The Daschle introduction

THE DASCHLE INTRODUCTION…. Barack Obama has introduced former Senate Majority Leader Tom Daschle (D-S.D.) as his choice to be Secretary of Health and Human Services, and as the director of the new White House Office of Health Reform. He’s also introduced Jeanne Lambrew as the deputy director, moving from her role as a senior fellow at the Center for American Progress and a professor at the University of Texas.

Mike Allen noted this morning that Daschle was initially reluctant to take over HHS, because he felt it was not the place to get a reform measure passed. “So,” Allen reported, “the Office of Health Reform will be like a special-projects arm of the White House. By adding that role to his spot in the Cabinet, he’s aligning the planets to allow him to push for significant changes — to try for health reform more ambitious than people are thinking.”

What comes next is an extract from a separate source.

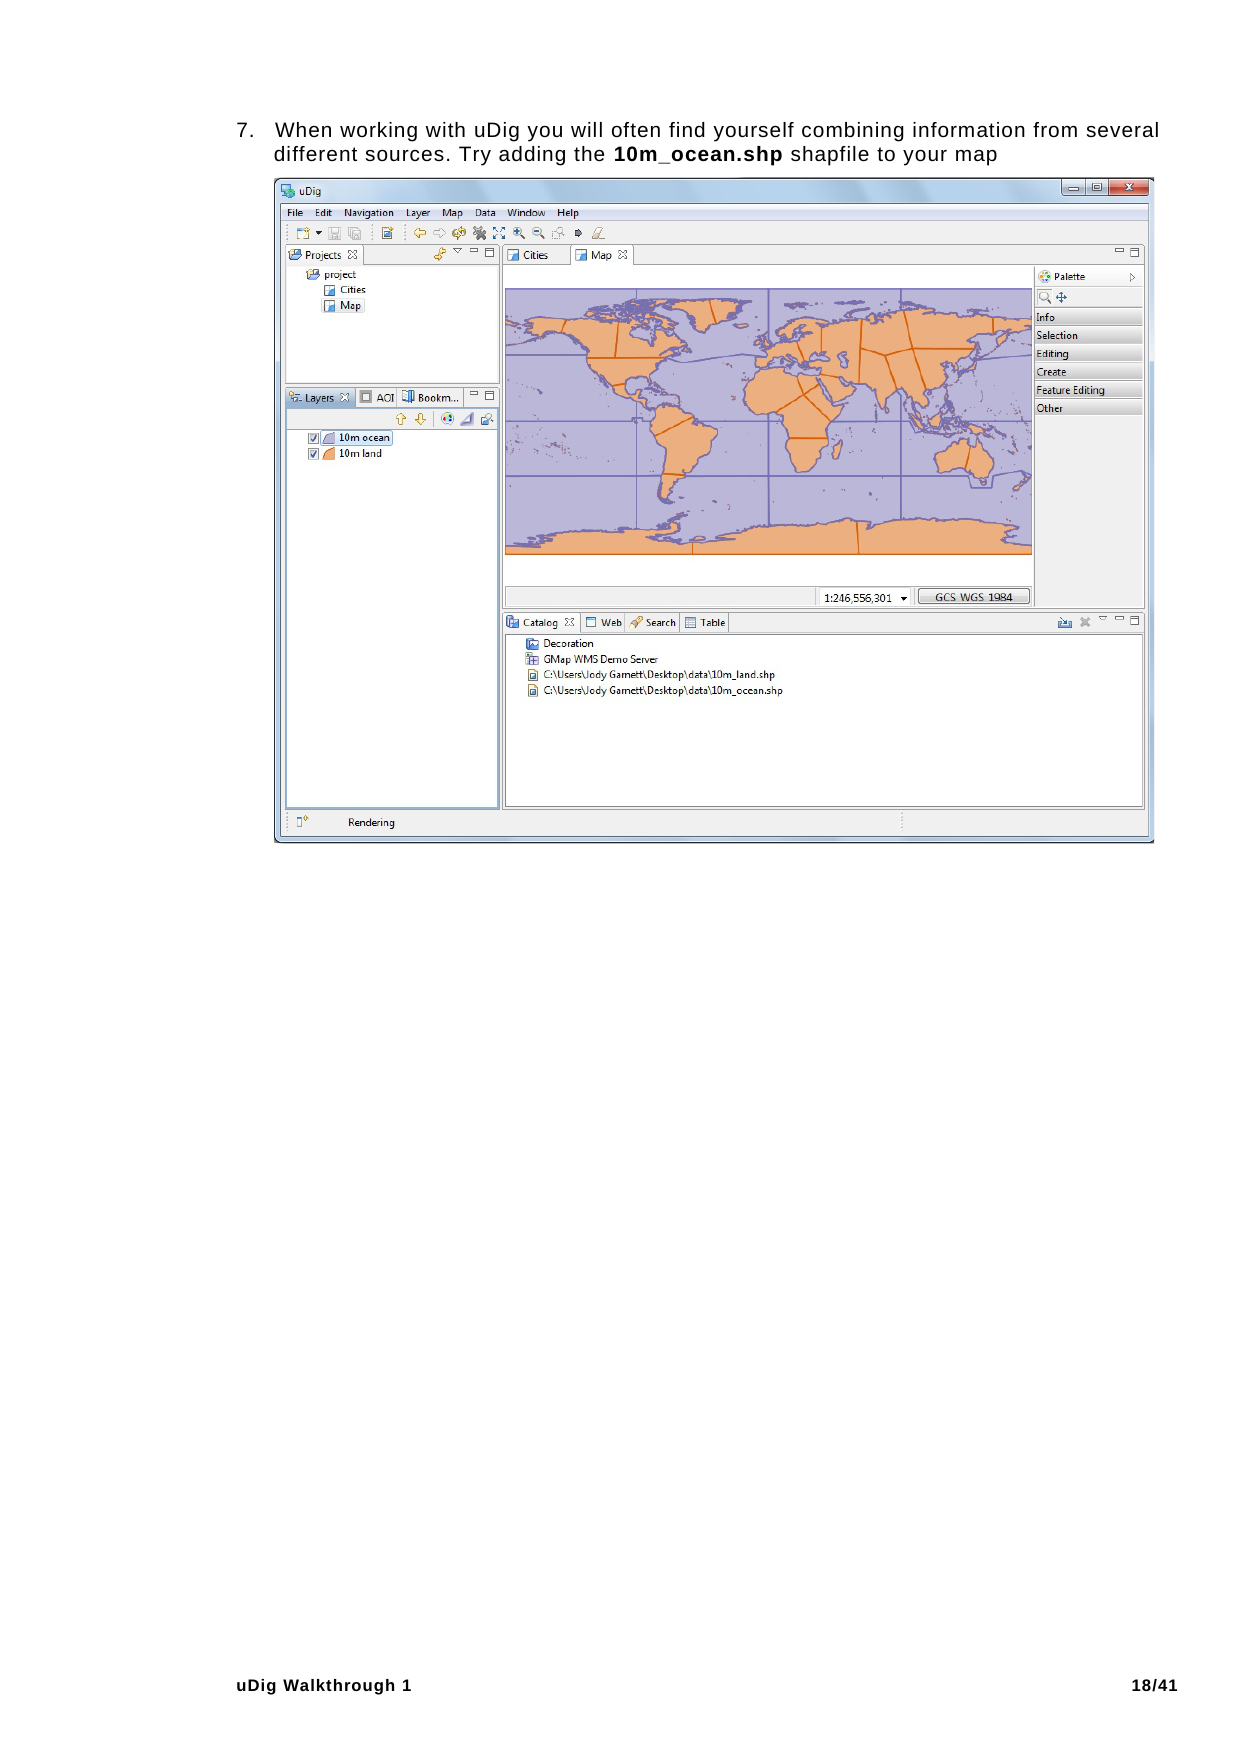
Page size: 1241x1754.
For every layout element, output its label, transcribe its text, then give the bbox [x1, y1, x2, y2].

picture [273, 177, 1155, 844]
list When working with uDig you will often find yourself combining information from several different sources. Try adding the 10m_ocean.shp shapfile to your map [236, 118, 1181, 855]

That’s very encouraging. We knew a couple of weeks ago, when Daschle’s name was first leaked, that his position in the administration made healthcare reform more likely.

Ezra Klein argues this morning that there’s even greater cause for optimism now.

…Daschle is rather better integrated into Obama’s political structure then your everyday appointee. And he has the relationships and the information to have made an informed judgment on whether the president-elect was serious enough about health care to merit Daschle’s full-time involvement. Which is again why I urge people not to underestimate the importance of this pick, either as a signal of intentions or a signal of strategy.

Though this point is argued in greater detail below, the distance between Ira Magaziner and Tom Daschle could not be greater. Magaziner knew nothing of the Congress. Daschle knows nearly everything. If the Clinton plan failed because it was too much the product of a policy process and too little the product of a congressional process, Daschle’s involvement is the strongest evidence possible that Obama’s plan will not suffer from the same mistakes.

Rahm Emanuel recently insisted that an incremental approach won’t do when it comes to healthcare, and Obama will throw the ball deep. That appears even truer this morning than it did in mid-November.